## Start
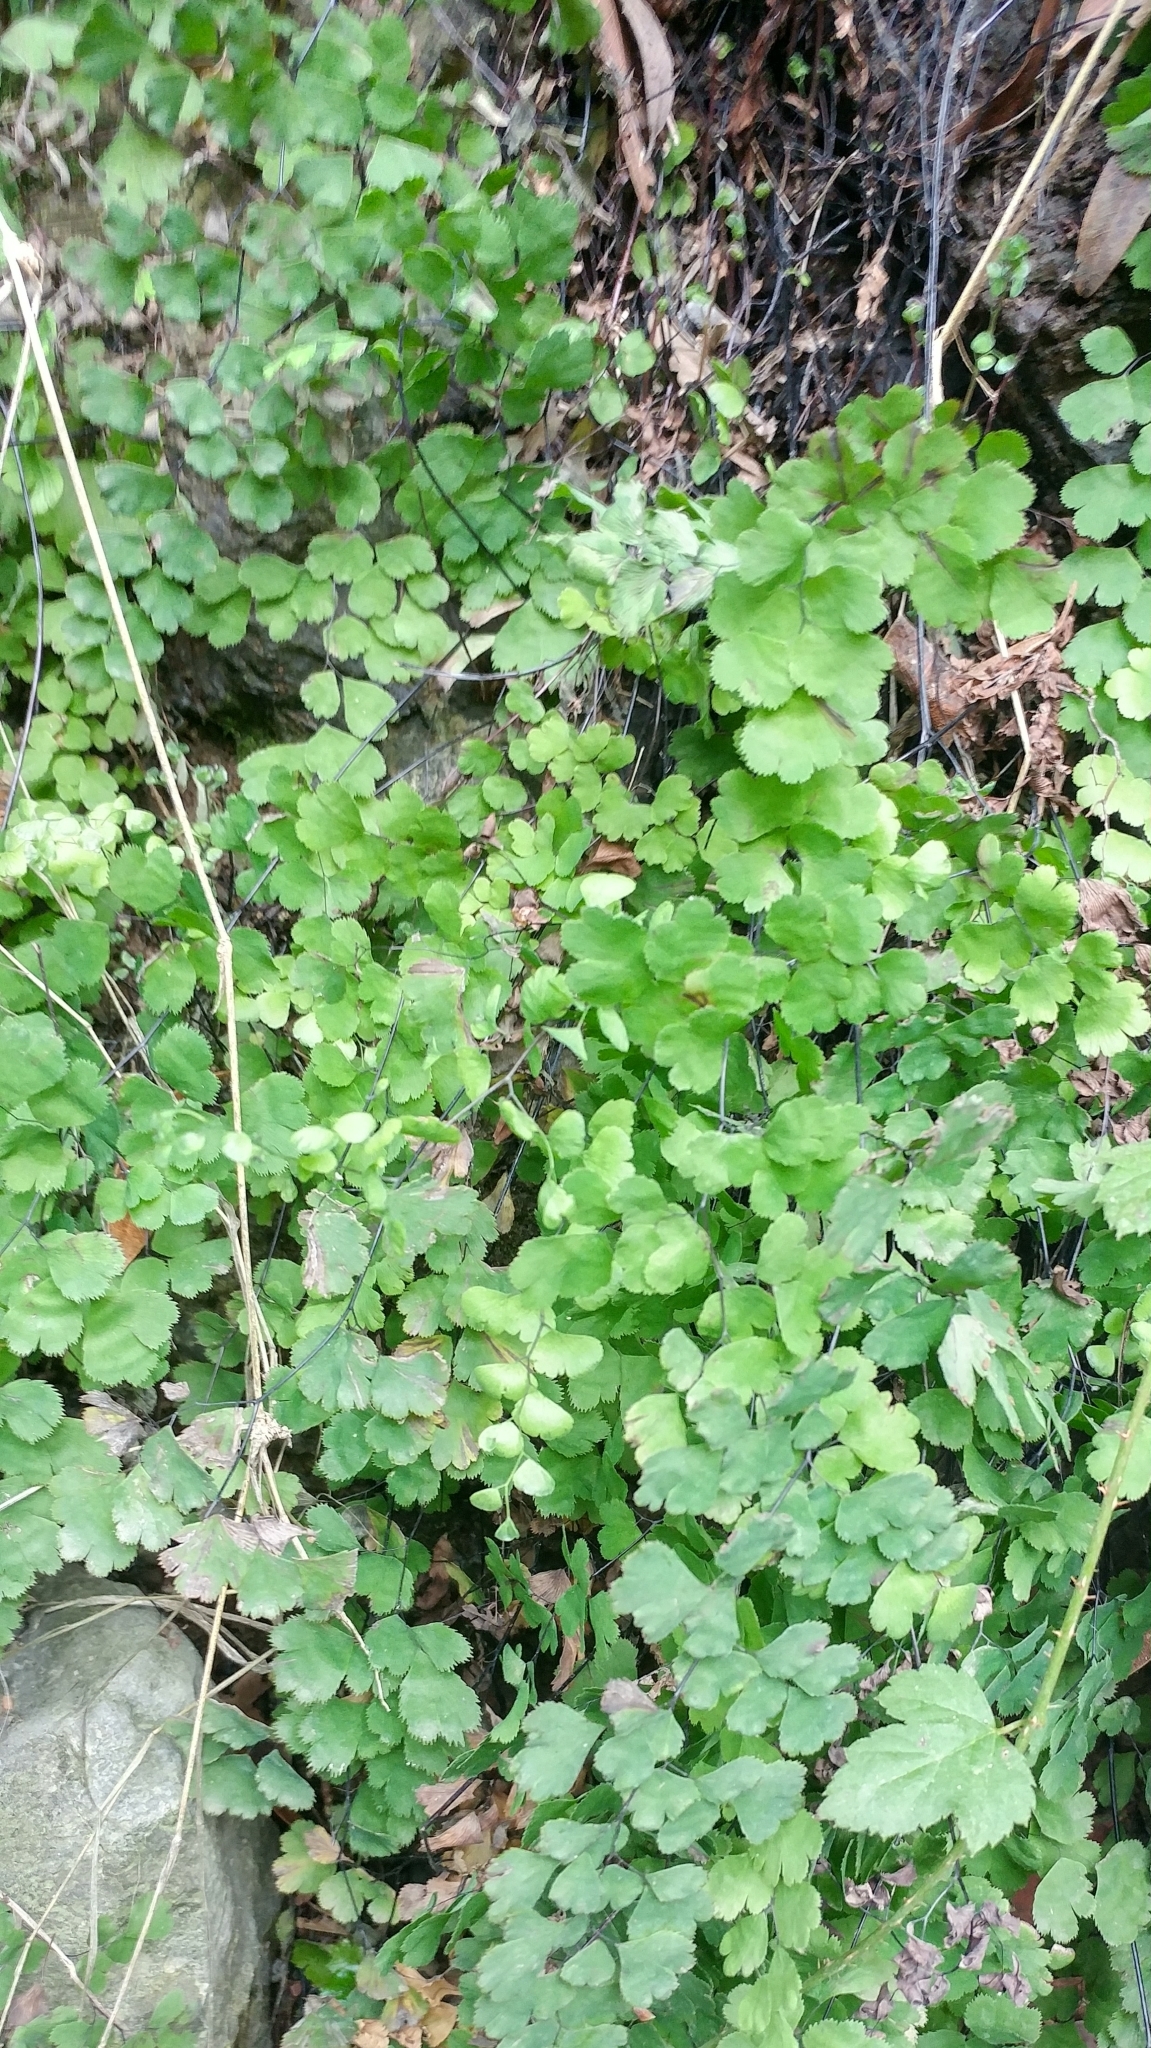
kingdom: Plantae
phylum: Tracheophyta
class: Polypodiopsida
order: Polypodiales
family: Pteridaceae
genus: Adiantum
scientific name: Adiantum capillus-veneris
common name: Maidenhair fern
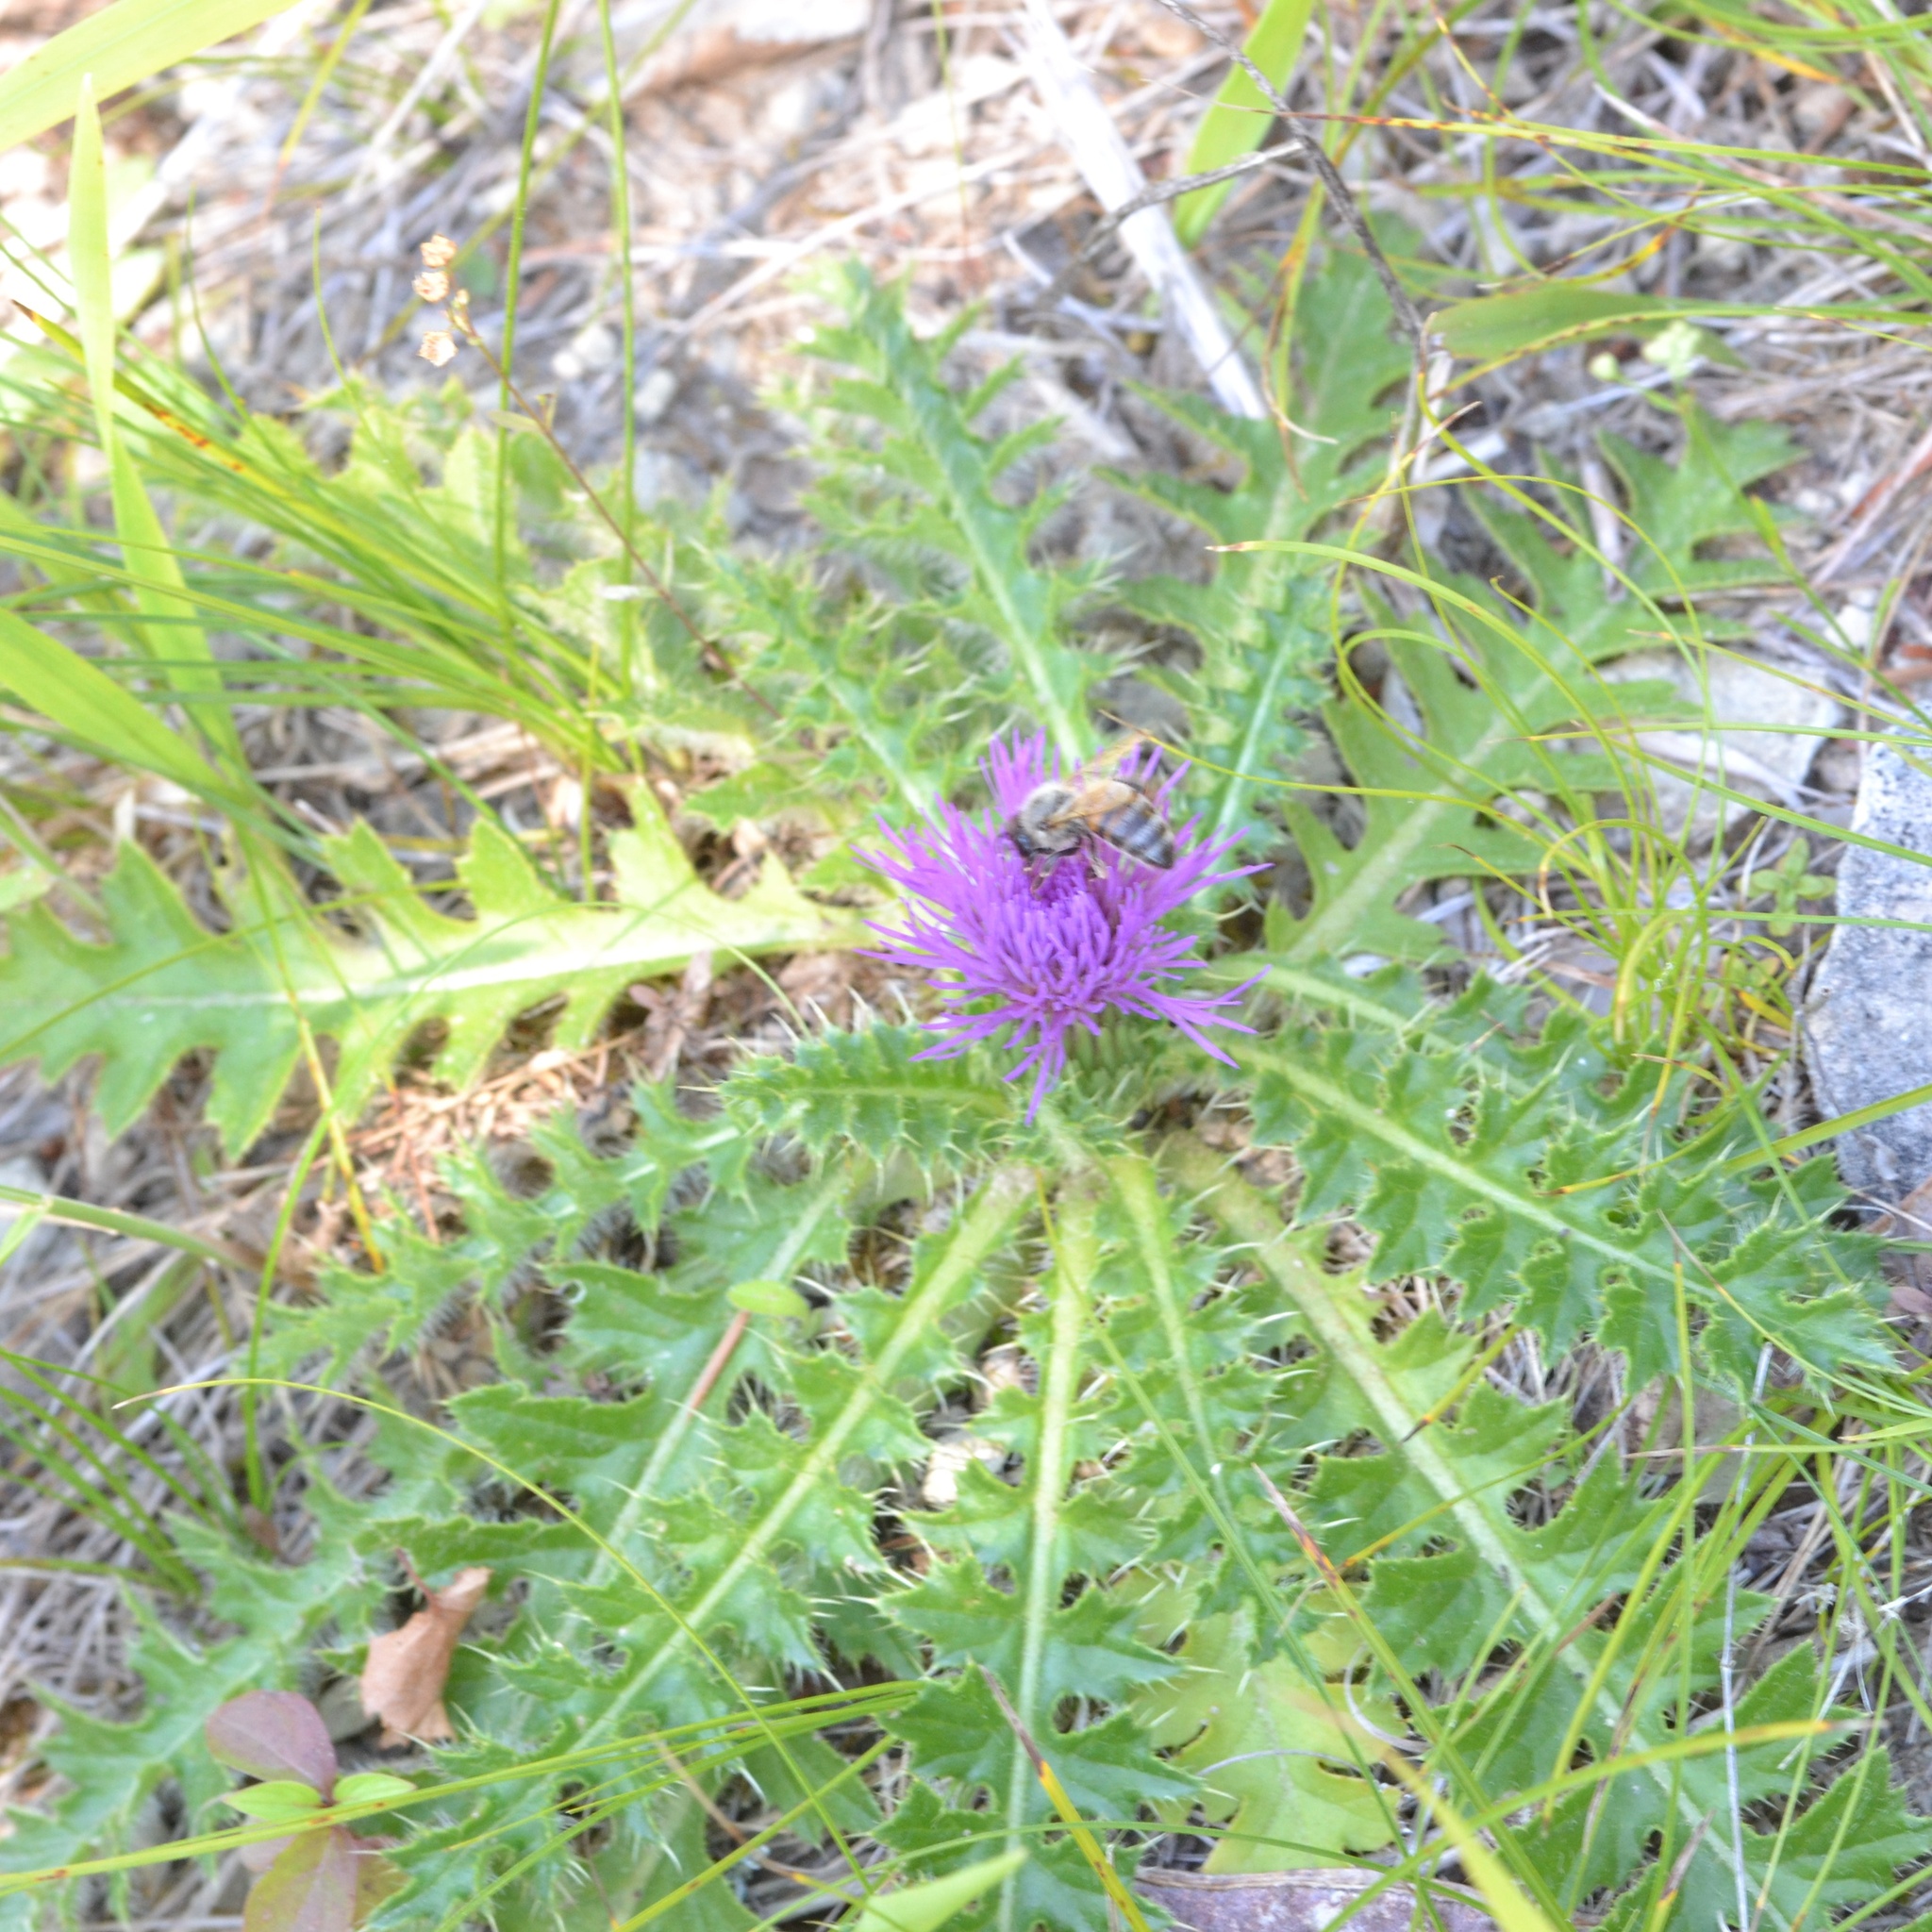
## End
The exercise: Starting at the line containing "phylum: Tracheophyta" and ending at the last of the rows, format each line as a string in a JSON list, with one string per line and no blank lines. Leave the pictures out of the answer.

Exercise result:
[
  "phylum: Tracheophyta",
  "class: Polypodiopsida",
  "order: Polypodiales",
  "family: Pteridaceae",
  "genus: Adiantum",
  "scientific name: Adiantum capillus-veneris",
  "common name: Maidenhair fern"
]